The experts are selected by a routing network, where it is trained to compute a non-negative score for each expert. Scores are actually "probabilities" of selecting each expert (there is softmax at the end). Usually, k experts with the highest scores are selected in each layer for each token out of N experts, where k < N. The model is trained to balance the utilization of each expert, with the goal that each expert will be utilized equally in the training dataset (aggregative level). Usually, there is a regularization term on the weights of the routing network, for example in the form of negative entropy or the sum of squares.
The paper proposes a method for optimizing memory consumption for inference of transformer models with MoE when they are activated in batches of queries (several inputs).
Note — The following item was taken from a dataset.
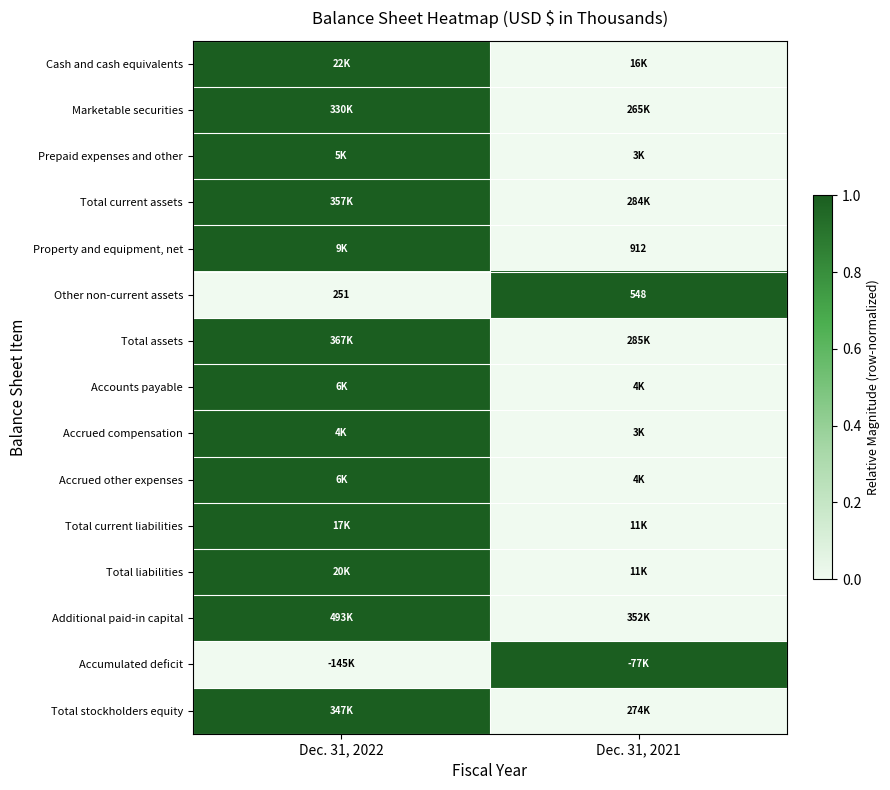

What is the difference between the maximum and minimum values in the Other non-current assets series?

297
The proposed approach is based on several empirical observations made by the authors:
- The distribution of the frequency of expert activation within the batch is not uniform, meaning there are experts that are activated more and there are those that are activated less.
- The computational density (arithmetic intensity), which is the ratio between the amount of flops and the amount of memory accesses, decreases when the number of experts increases in the decode phase (i.e., prediction). This makes this phase memory-bound, which increases the latencies.
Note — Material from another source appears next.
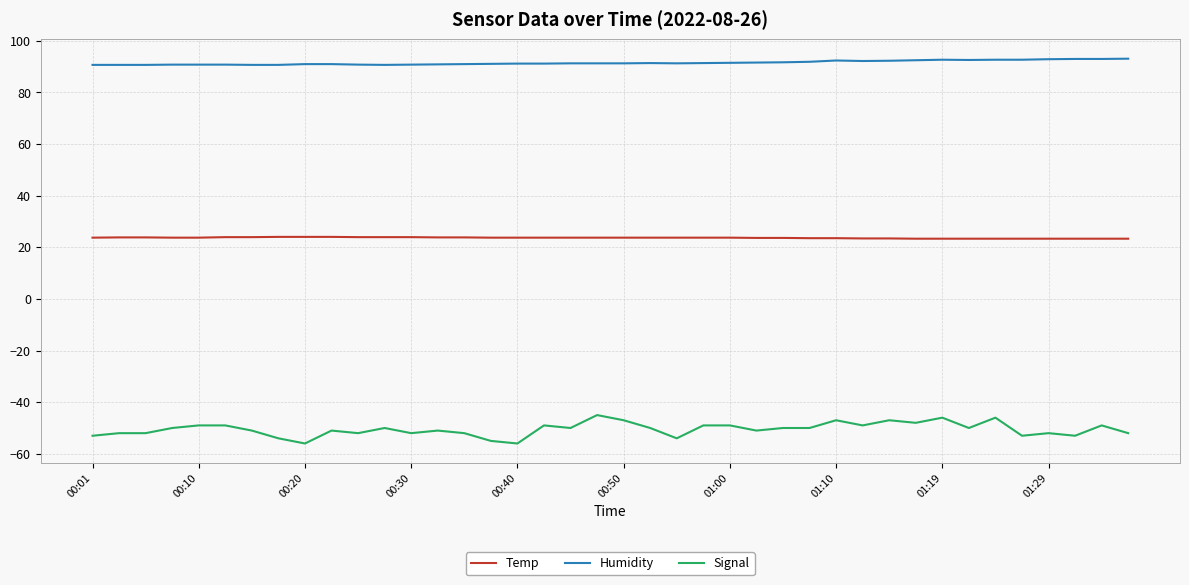

Rank the series by their maximum value, from highest to lowest.

Humidity, Temp, Signal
- The tokens are not very sensitive to their experts beyond a few experts (from top-k) with the highest scores. That is, it is possible to "activate only the experts" without significant damage to performance.
- Not all tokens are equal, meaning there are tokens that are more sensitive to the use of some of their experts and there are those that are less. The authors claim that it is possible to infer the level of sensitivity of the token from the routing network scores for it.
- The prefill phase (prompt processing) is more sensitive to the replacement of experts than the decode phase (generation).
- The sensitivity to the replacement of experts varies between the layers of the model, where the middle layers are the most sensitive to it.
The authors propose to take advantage of these observations in the following way (there are several variations, I will describe the main method):
- All experts are used in the prefill phase (which is compute-bound).
- Sensitive and less sensitive tokens (low and high confidence) are identified in the batch. Then the experts of the less sensitive tokens are filtered.
- The experts that are most used for the batch are selected and the rest are filtered.
- Only the remaining experts are activated for all tokens (top-k). A second option (less damaging to performance) - is to activate all experts for sensitive tokens and only those that remain for less sensitive tokens.
This method makes it possible to increase computational density for the decode phase and make it less memory-bound without significant damage to performance.
https://arxiv.org/abs/2411.08982